Sei mesi sono un tempo breve, ma sono sufficienti per la nascita di un sogno e la genesi di un mito. “La nosto Rèino Jano è venuta tra noi!”. La notizia si propaga di città in città, di borgo in borgo, di valle in valle.
 
La bellezza radiosa di una giovane regina, i racconti delle sue benefiche apparizioni in mille luoghi delle nostre contrade, valgono più delle nobili gesta di tanti collaudati protagonisti dei grandi eventi di quel tempo. Quello che accade nell’immaginario collettivo di un popolo è più solido delle vicende reali della storia, sempre soggette a critiche, interpretazioni e revisioni. E poi è una regina in difficoltà quella che si è rifugiata nella sua contea. Una regina buona, per di più incinta di cinque mesi, minacciata da nemici cattivi, è venuta qui, in una Provenza ancora unita, libera e indipendente, in cerca di aiuto. È quanto basta per attizzare i cuori e le fantasie della sua gente, e dare inizio a una saga travolgente. Ad accrescere le simpatie del suo popolo contribuirà la commiserazione per le sventurate vicende di un’esistenza, quella della Rèino Jano, che è un concentrato di sciagure e avversità. Rimasta orfana di padre a due anni e di madre a cinque, ad appena quattro anni Giovanna viene promessa sposa a un bambino di sei, che sarà un marito rozzo e ignorante, improponibile per una donna colta e raffinata come lei. Lui non l’amerà e lei non riuscirà mai ad amarlo. La regina avrà due figli che moriranno entrambi in tenera età.

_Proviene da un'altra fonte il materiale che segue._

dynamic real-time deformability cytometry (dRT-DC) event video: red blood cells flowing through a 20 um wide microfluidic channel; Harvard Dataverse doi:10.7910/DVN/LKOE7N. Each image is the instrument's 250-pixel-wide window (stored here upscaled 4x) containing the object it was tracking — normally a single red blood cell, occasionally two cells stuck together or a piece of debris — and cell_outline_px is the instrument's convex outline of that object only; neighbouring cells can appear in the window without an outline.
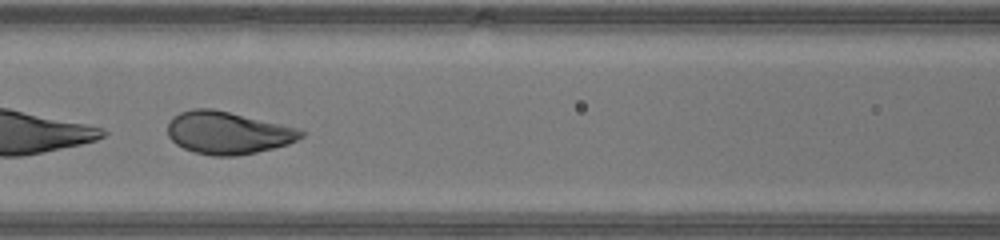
{"species": "human", "species_latin": "Homo sapiens", "temperature_condition": "warm", "stored_images_in_passage": 45, "segment_of_instrument_passage": [2, 2], "camera_frame_rate_fps": 3000, "um_per_image_px": 0.085, "donor": {"sex": "male"}, "frame": {"image": 1, "passage_image": 20, "time_ms": 6.333, "image_size_px": [1000, 240], "cell_outline_px": [[304, 136], [288, 144], [256, 152], [236, 156], [212, 156], [196, 152], [184, 148], [176, 144], [168, 136], [168, 120], [172, 116], [180, 112], [192, 108], [212, 108], [300, 128], [304, 132]], "centroid_in_image_um": [19.35, 11.27], "position_along_channel_um": 147.2, "area_um2": 33.12}}
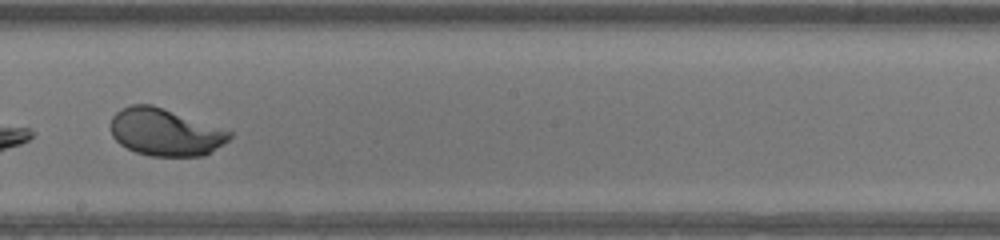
{"frame": {"image": 2, "passage_image": 26, "time_ms": 8.333, "image_size_px": [1000, 240], "cell_outline_px": [[232, 136], [228, 140], [204, 156], [152, 156], [136, 152], [120, 144], [112, 136], [112, 116], [120, 108], [132, 104], [152, 104], [232, 132]], "centroid_in_image_um": [14.01, 11.23], "position_along_channel_um": 234.2, "area_um2": 32.37}}
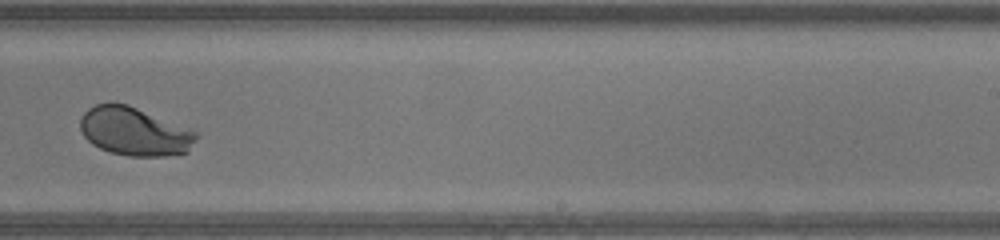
{"frame": {"image": 3, "passage_image": 29, "time_ms": 9.333, "image_size_px": [1000, 240], "cell_outline_px": [[200, 136], [188, 152], [164, 156], [128, 156], [112, 152], [100, 148], [92, 144], [84, 136], [80, 128], [80, 120], [84, 112], [88, 108], [96, 104], [108, 100], [128, 104], [196, 128], [200, 132]], "centroid_in_image_um": [11.52, 11.13], "position_along_channel_um": 277.5, "area_um2": 33.93}}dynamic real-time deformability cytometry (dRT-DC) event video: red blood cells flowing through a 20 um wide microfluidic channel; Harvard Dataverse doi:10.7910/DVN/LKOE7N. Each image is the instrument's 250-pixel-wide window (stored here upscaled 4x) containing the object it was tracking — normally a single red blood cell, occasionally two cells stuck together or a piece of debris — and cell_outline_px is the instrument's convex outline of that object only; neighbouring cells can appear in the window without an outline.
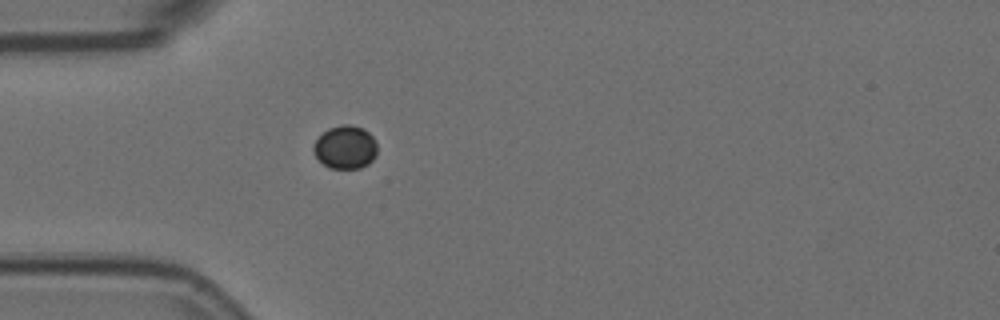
{"species": "Egyptian fruit bat (a non-hibernating species)", "species_latin": "Rousettus aegyptiacus", "temperature_condition": "room temperature", "stored_images_in_passage": 1, "camera_frame_rate_fps": 3000, "um_per_image_px": 0.085, "animal": {"sex": "female"}, "frame": {"image": 1, "passage_image": 1, "time_ms": 0.0, "image_size_px": [1000, 320], "cell_outline_px": [[376, 156], [368, 164], [360, 168], [328, 168], [316, 156], [312, 148], [316, 140], [328, 128], [340, 124], [352, 124], [364, 128], [372, 136], [376, 144]], "centroid_in_image_um": [29.36, 12.5], "position_along_channel_um": 55.6, "area_um2": 16.07}}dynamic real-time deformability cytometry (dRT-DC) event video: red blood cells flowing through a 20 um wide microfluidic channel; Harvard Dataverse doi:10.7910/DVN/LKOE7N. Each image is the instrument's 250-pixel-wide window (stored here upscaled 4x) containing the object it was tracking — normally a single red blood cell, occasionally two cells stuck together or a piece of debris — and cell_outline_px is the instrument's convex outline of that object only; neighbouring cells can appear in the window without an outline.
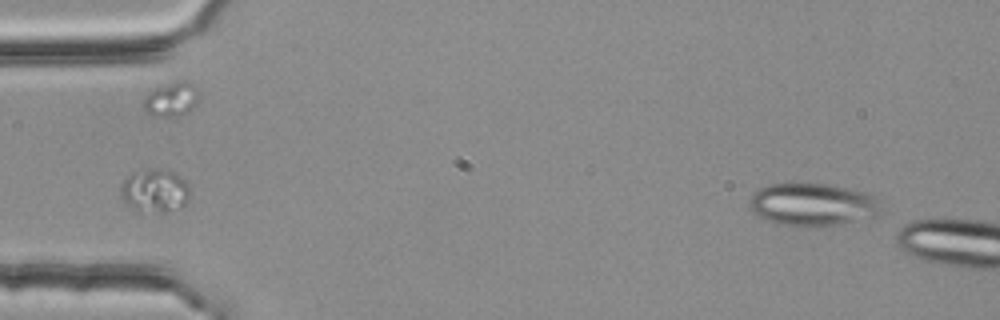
{"species": "common noctule bat (a hibernating species)", "species_latin": "Nyctalus noctula", "temperature_condition": "room temperature", "stored_images_in_passage": 6, "camera_frame_rate_fps": 3000, "um_per_image_px": 0.085, "animal": {"sex": "female", "body_mass_g": 25.1}, "frame": {"image": 1, "passage_image": 1, "time_ms": 0.0, "image_size_px": [1000, 320], "cell_outline_px": [[884, 212], [880, 216], [840, 224], [776, 224], [764, 220], [756, 216], [748, 208], [748, 200], [752, 192], [760, 188], [772, 184], [828, 184], [872, 192]], "centroid_in_image_um": [69.09, 17.36], "position_along_channel_um": 15.9, "area_um2": 32.95}}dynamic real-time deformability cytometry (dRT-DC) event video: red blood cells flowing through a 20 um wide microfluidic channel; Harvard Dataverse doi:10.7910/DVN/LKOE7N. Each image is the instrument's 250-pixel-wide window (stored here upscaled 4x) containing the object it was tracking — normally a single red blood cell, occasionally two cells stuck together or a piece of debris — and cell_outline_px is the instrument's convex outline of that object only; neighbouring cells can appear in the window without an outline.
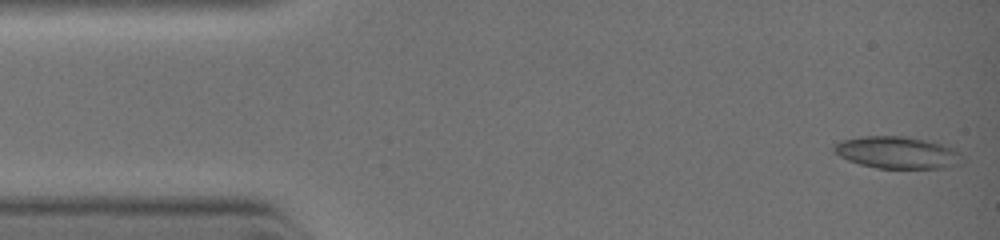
{"species": "common noctule bat (a hibernating species)", "species_latin": "Nyctalus noctula", "temperature_condition": "warm", "stored_images_in_passage": 9, "camera_frame_rate_fps": 3000, "um_per_image_px": 0.085, "animal": {"sex": "female", "body_mass_g": 19.0, "forearm_length_mm": 51.5}, "frame": {"image": 1, "passage_image": 1, "time_ms": 0.0, "image_size_px": [1000, 240], "cell_outline_px": [[964, 160], [948, 168], [876, 168], [860, 164], [848, 160], [832, 152], [832, 144], [840, 140], [860, 136], [904, 136], [924, 140], [956, 148], [960, 152]], "centroid_in_image_um": [76.23, 12.96], "position_along_channel_um": 8.8, "area_um2": 24.16}}
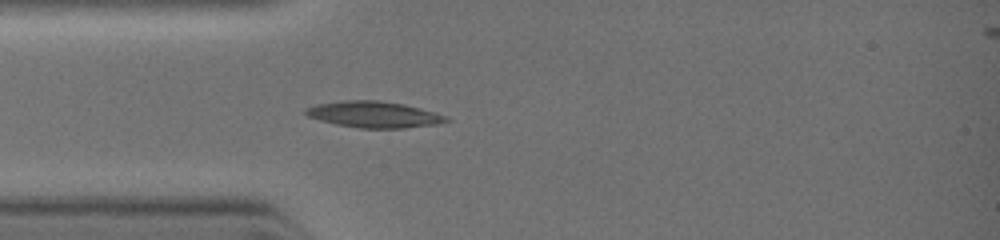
{"frame": {"image": 2, "passage_image": 7, "time_ms": 2.667, "image_size_px": [1000, 240], "cell_outline_px": [[448, 120], [436, 124], [404, 128], [360, 128], [336, 124], [320, 120], [308, 116], [304, 112], [304, 108], [316, 104], [344, 100], [380, 100], [404, 104], [436, 112], [448, 116]], "centroid_in_image_um": [31.77, 9.72], "position_along_channel_um": 53.2, "area_um2": 21.5}}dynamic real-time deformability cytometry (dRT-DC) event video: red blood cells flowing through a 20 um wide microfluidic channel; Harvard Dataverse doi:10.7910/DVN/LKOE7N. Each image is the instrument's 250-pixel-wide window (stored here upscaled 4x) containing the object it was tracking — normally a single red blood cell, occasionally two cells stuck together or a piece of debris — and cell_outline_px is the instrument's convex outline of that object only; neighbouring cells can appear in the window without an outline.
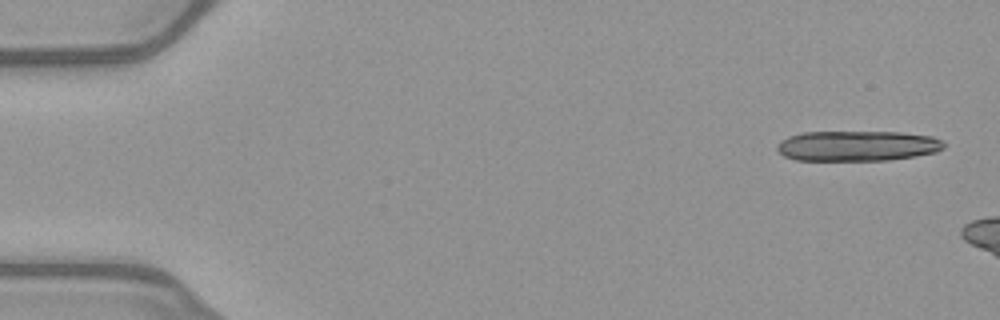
{"species": "common noctule bat (a hibernating species)", "species_latin": "Nyctalus noctula", "temperature_condition": "warm", "stored_images_in_passage": 6, "camera_frame_rate_fps": 3000, "um_per_image_px": 0.085, "animal": {"sex": "female", "body_mass_g": 21.9}, "frame": {"image": 1, "passage_image": 1, "time_ms": 0.0, "image_size_px": [1000, 320], "cell_outline_px": [[944, 148], [936, 152], [888, 160], [796, 160], [784, 156], [776, 148], [776, 144], [780, 140], [788, 136], [804, 132], [900, 132], [932, 136], [944, 140]], "centroid_in_image_um": [72.86, 12.39], "position_along_channel_um": 12.1, "area_um2": 29.54}}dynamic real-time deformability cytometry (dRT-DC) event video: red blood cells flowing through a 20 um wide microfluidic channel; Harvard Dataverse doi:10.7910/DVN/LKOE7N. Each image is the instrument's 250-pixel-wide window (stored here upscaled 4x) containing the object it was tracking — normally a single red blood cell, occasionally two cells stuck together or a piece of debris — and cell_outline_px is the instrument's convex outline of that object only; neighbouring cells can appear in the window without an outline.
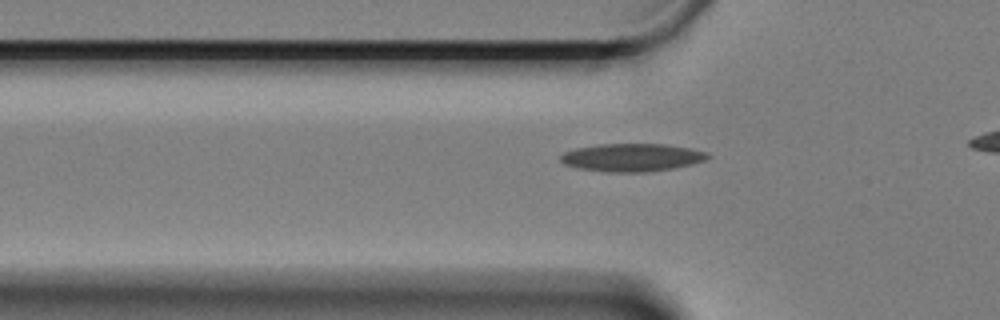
{"species": "Egyptian fruit bat (a non-hibernating species)", "species_latin": "Rousettus aegyptiacus", "temperature_condition": "cold", "stored_images_in_passage": 26, "camera_frame_rate_fps": 3000, "um_per_image_px": 0.085, "animal": {"sex": "female"}, "frame": {"image": 1, "passage_image": 3, "time_ms": 0.667, "image_size_px": [1000, 320], "cell_outline_px": [[708, 156], [704, 160], [692, 164], [672, 168], [648, 172], [608, 172], [576, 168], [564, 164], [560, 160], [560, 156], [564, 152], [576, 148], [600, 144], [664, 144], [688, 148], [708, 152]], "centroid_in_image_um": [53.67, 13.39], "position_along_channel_um": 72.1, "area_um2": 23.81}}
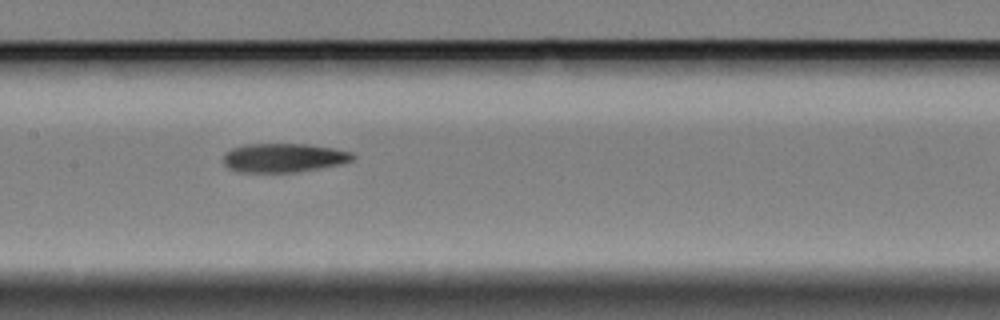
{"frame": {"image": 2, "passage_image": 13, "time_ms": 4.0, "image_size_px": [1000, 320], "cell_outline_px": [[356, 156], [352, 160], [344, 164], [296, 172], [236, 172], [228, 168], [224, 164], [224, 152], [232, 148], [248, 144], [308, 144], [332, 148], [352, 152]], "centroid_in_image_um": [24.12, 13.41], "position_along_channel_um": 183.3, "area_um2": 21.96}}
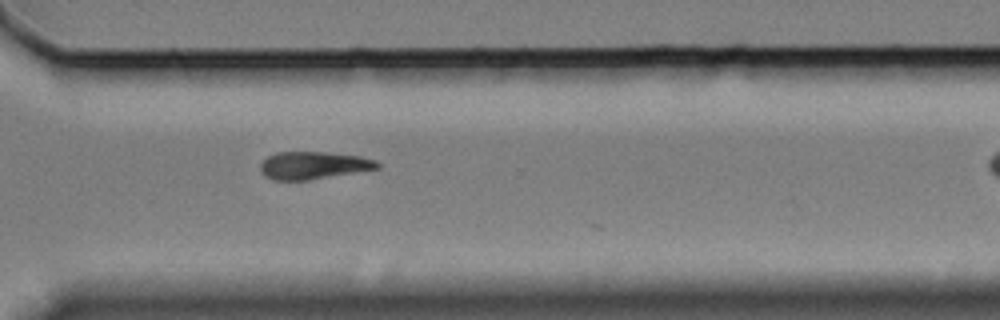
{"frame": {"image": 3, "passage_image": 22, "time_ms": 7.0, "image_size_px": [1000, 320], "cell_outline_px": [[380, 168], [308, 180], [272, 180], [264, 176], [260, 172], [260, 164], [268, 156], [276, 152], [324, 152], [360, 156], [376, 160], [380, 164]], "centroid_in_image_um": [26.61, 14.06], "position_along_channel_um": 344.0, "area_um2": 18.79}}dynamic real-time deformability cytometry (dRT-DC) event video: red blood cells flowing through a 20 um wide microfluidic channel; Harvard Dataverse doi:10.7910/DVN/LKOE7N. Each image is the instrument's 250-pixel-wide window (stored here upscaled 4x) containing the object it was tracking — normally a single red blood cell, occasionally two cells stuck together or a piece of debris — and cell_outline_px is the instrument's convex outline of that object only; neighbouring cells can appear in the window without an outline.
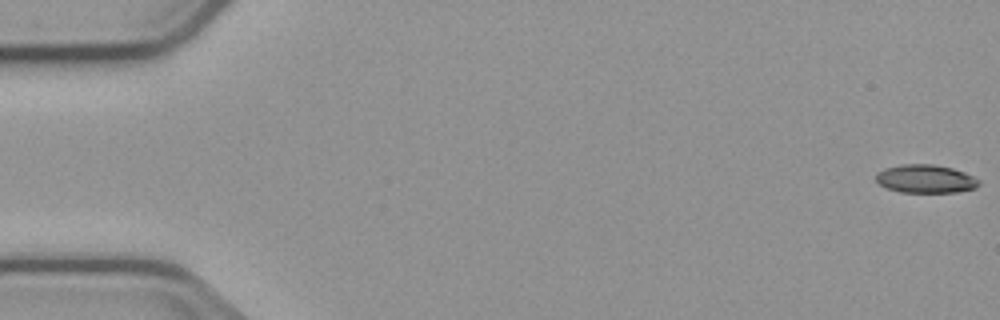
{"species": "common noctule bat (a hibernating species)", "species_latin": "Nyctalus noctula", "temperature_condition": "cold", "stored_images_in_passage": 5, "camera_frame_rate_fps": 3000, "um_per_image_px": 0.085, "animal": {"sex": "male", "body_mass_g": 23.1, "forearm_length_mm": 52.7}, "frame": {"image": 1, "passage_image": 1, "time_ms": 0.0, "image_size_px": [1000, 320], "cell_outline_px": [[980, 184], [976, 188], [956, 192], [900, 192], [888, 188], [880, 184], [876, 180], [876, 172], [884, 168], [900, 164], [932, 164], [952, 168], [964, 172], [980, 180]], "centroid_in_image_um": [78.67, 15.19], "position_along_channel_um": 6.3, "area_um2": 16.99}}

Il primo figlio, nato dal primo matrimonio con Andrea di Durazzo il 24 dicembre 1345, battezzato con il nome di Carlo Martello, viene fatto prigioniero da Luigi d’Ungheria il 2 febbraio 1348 e muore all’età di tre anni durante la prigionia in Ungheria. Quasi contemporaneamente muore, ancora in fasce, la seconda figlia, Caterina, nata nel giugno di quello stesso anno dal secondo matrimonio con Luigi di Taranto.
 
Dopo un’esistenza difficile, irta di complotti, intrighi, tradimenti, violenze, soprusi, fughe e prigionie, Giovanna perirà di morte violenta. Nel giugno del 1379 Giovanna aveva adottato Luigi, figlio del re di Francia Giovanni II il Buono. Alla sua morte le sarebbe succeduto sul trono di Napoli. In realtà Luigi si dovette accontentare della Provenza, in quanto il Regno di Sicilia andrà a Carlo III d’Angiò Durazzo, il quale, per “accelerare” l’iter della successione spodesterà e farà prigioniera la regina Giovanna, per poi farla uccidere dai suoi sicari. Morta scomunicata, Giovanna non sarà neppure sepolta in terra benedetta.
 
“Tout cela méritait bien une légende! Tutto questo meritava bene una leggenda!”, è stato detto e scritto.